WORK TASK:
Starting with the line that contains "Nuestro servicio de" and stopping after the line that contains "Компанія якій можна довіряти", return each line below exactly as written, with no others.

GIVEN RECORDS:
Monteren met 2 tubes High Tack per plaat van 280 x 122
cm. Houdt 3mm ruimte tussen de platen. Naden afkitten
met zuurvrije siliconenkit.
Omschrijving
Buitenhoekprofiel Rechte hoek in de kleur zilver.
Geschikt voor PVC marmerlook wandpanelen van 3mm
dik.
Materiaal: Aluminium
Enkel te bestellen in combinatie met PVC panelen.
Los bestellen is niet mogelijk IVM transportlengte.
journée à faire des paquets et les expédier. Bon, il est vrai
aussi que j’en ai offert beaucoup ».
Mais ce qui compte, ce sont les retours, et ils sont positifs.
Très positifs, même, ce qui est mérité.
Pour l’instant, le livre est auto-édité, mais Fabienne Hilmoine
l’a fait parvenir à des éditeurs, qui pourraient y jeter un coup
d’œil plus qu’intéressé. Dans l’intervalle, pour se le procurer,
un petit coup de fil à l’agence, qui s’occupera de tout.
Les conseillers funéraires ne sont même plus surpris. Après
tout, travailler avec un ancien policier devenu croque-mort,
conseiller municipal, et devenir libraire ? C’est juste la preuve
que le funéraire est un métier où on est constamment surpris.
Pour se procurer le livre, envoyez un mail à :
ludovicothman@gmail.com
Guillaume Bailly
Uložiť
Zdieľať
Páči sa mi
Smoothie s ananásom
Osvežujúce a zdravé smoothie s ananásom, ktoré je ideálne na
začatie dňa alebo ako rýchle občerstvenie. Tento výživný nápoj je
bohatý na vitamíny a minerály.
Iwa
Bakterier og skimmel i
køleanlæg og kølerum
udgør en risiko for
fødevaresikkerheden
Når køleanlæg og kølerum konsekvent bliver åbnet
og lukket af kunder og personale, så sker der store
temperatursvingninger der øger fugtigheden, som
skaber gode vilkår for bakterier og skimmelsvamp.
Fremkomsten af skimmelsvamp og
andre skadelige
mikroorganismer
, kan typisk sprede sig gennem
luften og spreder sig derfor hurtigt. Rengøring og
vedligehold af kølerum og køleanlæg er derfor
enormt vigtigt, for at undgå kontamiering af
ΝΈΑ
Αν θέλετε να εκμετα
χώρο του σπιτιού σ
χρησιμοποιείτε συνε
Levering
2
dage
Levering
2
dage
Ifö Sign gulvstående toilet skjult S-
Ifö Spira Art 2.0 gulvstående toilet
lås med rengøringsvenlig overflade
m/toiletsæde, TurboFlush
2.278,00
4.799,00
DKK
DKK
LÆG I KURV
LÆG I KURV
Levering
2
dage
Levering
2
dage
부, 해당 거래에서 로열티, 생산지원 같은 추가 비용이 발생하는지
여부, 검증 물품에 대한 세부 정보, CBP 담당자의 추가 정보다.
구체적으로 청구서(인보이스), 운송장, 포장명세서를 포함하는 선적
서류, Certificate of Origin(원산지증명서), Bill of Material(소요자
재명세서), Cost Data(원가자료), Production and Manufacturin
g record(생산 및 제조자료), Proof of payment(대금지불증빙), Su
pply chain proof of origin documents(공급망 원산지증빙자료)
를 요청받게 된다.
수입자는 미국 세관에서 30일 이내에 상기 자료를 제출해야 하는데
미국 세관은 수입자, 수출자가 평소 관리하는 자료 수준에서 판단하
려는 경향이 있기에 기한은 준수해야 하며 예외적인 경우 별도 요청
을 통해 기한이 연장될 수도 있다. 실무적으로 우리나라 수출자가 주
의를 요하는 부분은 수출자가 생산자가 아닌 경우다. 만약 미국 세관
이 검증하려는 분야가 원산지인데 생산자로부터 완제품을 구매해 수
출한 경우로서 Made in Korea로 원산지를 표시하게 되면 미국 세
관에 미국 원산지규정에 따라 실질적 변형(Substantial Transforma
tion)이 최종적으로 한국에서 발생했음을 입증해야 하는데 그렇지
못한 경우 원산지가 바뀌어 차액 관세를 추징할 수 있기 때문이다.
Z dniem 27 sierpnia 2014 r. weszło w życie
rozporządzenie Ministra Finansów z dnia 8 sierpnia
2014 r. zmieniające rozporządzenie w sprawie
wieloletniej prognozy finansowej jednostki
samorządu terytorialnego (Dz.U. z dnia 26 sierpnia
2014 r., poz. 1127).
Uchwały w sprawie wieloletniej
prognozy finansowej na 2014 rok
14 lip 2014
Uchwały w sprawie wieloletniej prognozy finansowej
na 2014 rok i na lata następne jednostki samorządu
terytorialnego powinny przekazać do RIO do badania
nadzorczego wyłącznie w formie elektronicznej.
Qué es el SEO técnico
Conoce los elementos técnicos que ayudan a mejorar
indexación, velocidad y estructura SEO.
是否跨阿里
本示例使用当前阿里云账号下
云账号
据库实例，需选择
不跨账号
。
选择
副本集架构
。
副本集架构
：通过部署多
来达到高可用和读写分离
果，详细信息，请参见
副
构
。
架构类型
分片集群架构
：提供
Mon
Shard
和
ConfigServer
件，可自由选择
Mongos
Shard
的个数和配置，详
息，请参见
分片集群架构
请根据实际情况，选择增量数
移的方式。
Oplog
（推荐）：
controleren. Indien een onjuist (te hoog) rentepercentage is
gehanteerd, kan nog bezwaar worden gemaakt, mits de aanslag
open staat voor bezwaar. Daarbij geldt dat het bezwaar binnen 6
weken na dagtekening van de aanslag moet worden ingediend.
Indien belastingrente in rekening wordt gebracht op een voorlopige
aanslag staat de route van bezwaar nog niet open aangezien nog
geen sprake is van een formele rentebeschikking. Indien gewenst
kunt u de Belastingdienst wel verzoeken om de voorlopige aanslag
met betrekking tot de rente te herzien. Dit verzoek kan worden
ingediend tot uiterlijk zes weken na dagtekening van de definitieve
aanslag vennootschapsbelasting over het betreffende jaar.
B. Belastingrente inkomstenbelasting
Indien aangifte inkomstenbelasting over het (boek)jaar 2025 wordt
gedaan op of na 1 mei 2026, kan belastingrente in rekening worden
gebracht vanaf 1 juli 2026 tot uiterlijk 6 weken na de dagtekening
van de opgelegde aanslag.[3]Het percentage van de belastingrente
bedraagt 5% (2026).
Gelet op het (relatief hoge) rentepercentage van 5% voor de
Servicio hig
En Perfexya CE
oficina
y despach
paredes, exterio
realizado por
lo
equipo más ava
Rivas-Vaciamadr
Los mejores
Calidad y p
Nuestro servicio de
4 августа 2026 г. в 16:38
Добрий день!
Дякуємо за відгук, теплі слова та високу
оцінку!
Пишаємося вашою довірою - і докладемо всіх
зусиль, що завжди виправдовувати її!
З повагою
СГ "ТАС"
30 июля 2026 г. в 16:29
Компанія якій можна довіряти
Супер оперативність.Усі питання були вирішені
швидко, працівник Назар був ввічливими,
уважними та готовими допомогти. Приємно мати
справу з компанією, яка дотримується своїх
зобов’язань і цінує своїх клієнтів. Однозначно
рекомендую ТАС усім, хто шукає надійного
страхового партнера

WRITTEN REPLY:
Nuestro servicio de
4 августа 2026 г. в 16:38
Добрий день!
Дякуємо за відгук, теплі слова та високу
оцінку!
Пишаємося вашою довірою - і докладемо всіх
зусиль, що завжди виправдовувати її!
З повагою
СГ "ТАС"
30 июля 2026 г. в 16:29
Компанія якій можна довіряти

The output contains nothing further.